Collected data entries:
________

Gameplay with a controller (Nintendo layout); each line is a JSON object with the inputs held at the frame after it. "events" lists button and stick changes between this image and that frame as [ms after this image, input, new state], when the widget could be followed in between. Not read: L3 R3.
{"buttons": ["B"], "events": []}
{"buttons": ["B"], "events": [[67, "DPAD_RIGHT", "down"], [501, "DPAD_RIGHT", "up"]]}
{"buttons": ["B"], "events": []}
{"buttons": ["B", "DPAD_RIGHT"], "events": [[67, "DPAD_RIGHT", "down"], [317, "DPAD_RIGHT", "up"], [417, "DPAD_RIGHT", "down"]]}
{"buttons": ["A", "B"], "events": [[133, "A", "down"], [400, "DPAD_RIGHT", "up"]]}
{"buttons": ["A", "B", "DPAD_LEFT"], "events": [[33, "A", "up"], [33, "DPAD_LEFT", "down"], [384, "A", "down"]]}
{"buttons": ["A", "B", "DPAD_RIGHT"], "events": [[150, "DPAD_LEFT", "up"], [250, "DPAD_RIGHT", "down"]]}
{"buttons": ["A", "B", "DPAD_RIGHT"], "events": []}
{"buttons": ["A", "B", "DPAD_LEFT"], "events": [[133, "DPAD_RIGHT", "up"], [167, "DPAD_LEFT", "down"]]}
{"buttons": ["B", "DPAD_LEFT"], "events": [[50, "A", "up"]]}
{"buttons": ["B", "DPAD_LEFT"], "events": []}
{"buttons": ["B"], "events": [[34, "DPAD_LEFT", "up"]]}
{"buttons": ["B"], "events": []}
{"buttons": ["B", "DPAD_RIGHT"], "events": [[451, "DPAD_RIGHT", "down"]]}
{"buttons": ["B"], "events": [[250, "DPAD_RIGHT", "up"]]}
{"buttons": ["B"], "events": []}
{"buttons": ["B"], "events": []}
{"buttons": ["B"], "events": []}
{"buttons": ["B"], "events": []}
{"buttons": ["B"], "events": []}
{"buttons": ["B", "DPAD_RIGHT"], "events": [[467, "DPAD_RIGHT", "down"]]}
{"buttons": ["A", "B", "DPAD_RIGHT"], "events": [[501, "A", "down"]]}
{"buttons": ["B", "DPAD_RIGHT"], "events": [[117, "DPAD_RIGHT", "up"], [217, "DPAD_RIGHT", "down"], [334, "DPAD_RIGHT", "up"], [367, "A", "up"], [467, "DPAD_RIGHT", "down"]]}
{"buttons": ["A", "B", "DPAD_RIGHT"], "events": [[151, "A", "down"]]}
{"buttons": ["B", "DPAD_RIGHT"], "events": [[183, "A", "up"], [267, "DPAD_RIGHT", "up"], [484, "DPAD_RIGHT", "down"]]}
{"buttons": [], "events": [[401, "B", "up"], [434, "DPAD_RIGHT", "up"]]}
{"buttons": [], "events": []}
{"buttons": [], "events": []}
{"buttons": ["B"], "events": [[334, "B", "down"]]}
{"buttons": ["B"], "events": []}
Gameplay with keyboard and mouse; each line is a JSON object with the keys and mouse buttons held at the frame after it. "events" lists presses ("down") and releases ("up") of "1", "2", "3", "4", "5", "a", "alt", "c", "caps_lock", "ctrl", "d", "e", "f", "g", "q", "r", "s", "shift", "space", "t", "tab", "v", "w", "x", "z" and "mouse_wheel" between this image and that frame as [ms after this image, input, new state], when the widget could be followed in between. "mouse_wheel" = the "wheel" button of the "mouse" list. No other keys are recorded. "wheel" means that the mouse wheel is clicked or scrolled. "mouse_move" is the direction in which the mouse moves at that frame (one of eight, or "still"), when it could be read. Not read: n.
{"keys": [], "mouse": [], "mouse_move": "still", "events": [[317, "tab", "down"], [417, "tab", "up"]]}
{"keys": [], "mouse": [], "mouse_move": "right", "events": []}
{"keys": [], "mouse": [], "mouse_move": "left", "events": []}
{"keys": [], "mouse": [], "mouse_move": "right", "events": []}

________

■ Task goal
Reproduce every entry above so that each one matches its source exactly.

■ Reply to the exercise
Gameplay with a controller (Nintendo layout); each line is a JSON object with the inputs held at the frame after it. "events" lists button and stick changes between this image and that frame as [ms after this image, input, new state], when the widget could be followed in between. Not read: L3 R3.
{"buttons": ["B"], "events": []}
{"buttons": ["B"], "events": [[67, "DPAD_RIGHT", "down"], [501, "DPAD_RIGHT", "up"]]}
{"buttons": ["B"], "events": []}
{"buttons": ["B", "DPAD_RIGHT"], "events": [[67, "DPAD_RIGHT", "down"], [317, "DPAD_RIGHT", "up"], [417, "DPAD_RIGHT", "down"]]}
{"buttons": ["A", "B"], "events": [[133, "A", "down"], [400, "DPAD_RIGHT", "up"]]}
{"buttons": ["A", "B", "DPAD_LEFT"], "events": [[33, "A", "up"], [33, "DPAD_LEFT", "down"], [384, "A", "down"]]}
{"buttons": ["A", "B", "DPAD_RIGHT"], "events": [[150, "DPAD_LEFT", "up"], [250, "DPAD_RIGHT", "down"]]}
{"buttons": ["A", "B", "DPAD_RIGHT"], "events": []}
{"buttons": ["A", "B", "DPAD_LEFT"], "events": [[133, "DPAD_RIGHT", "up"], [167, "DPAD_LEFT", "down"]]}
{"buttons": ["B", "DPAD_LEFT"], "events": [[50, "A", "up"]]}
{"buttons": ["B", "DPAD_LEFT"], "events": []}
{"buttons": ["B"], "events": [[34, "DPAD_LEFT", "up"]]}
{"buttons": ["B"], "events": []}
{"buttons": ["B", "DPAD_RIGHT"], "events": [[451, "DPAD_RIGHT", "down"]]}
{"buttons": ["B"], "events": [[250, "DPAD_RIGHT", "up"]]}
{"buttons": ["B"], "events": []}
{"buttons": ["B"], "events": []}
{"buttons": ["B"], "events": []}
{"buttons": ["B"], "events": []}
{"buttons": ["B"], "events": []}
{"buttons": ["B", "DPAD_RIGHT"], "events": [[467, "DPAD_RIGHT", "down"]]}
{"buttons": ["A", "B", "DPAD_RIGHT"], "events": [[501, "A", "down"]]}
{"buttons": ["B", "DPAD_RIGHT"], "events": [[117, "DPAD_RIGHT", "up"], [217, "DPAD_RIGHT", "down"], [334, "DPAD_RIGHT", "up"], [367, "A", "up"], [467, "DPAD_RIGHT", "down"]]}
{"buttons": ["A", "B", "DPAD_RIGHT"], "events": [[151, "A", "down"]]}
{"buttons": ["B", "DPAD_RIGHT"], "events": [[183, "A", "up"], [267, "DPAD_RIGHT", "up"], [484, "DPAD_RIGHT", "down"]]}
{"buttons": [], "events": [[401, "B", "up"], [434, "DPAD_RIGHT", "up"]]}
{"buttons": [], "events": []}
{"buttons": [], "events": []}
{"buttons": ["B"], "events": [[334, "B", "down"]]}
{"buttons": ["B"], "events": []}
Gameplay with keyboard and mouse; each line is a JSON object with the keys and mouse buttons held at the frame after it. "events" lists presses ("down") and releases ("up") of "1", "2", "3", "4", "5", "a", "alt", "c", "caps_lock", "ctrl", "d", "e", "f", "g", "q", "r", "s", "shift", "space", "t", "tab", "v", "w", "x", "z" and "mouse_wheel" between this image and that frame as [ms after this image, input, new state], when the widget could be followed in between. "mouse_wheel" = the "wheel" button of the "mouse" list. No other keys are recorded. "wheel" means that the mouse wheel is clicked or scrolled. "mouse_move" is the direction in which the mouse moves at that frame (one of eight, or "still"), when it could be read. Not read: n.
{"keys": [], "mouse": [], "mouse_move": "still", "events": [[317, "tab", "down"], [417, "tab", "up"]]}
{"keys": [], "mouse": [], "mouse_move": "right", "events": []}
{"keys": [], "mouse": [], "mouse_move": "left", "events": []}
{"keys": [], "mouse": [], "mouse_move": "right", "events": []}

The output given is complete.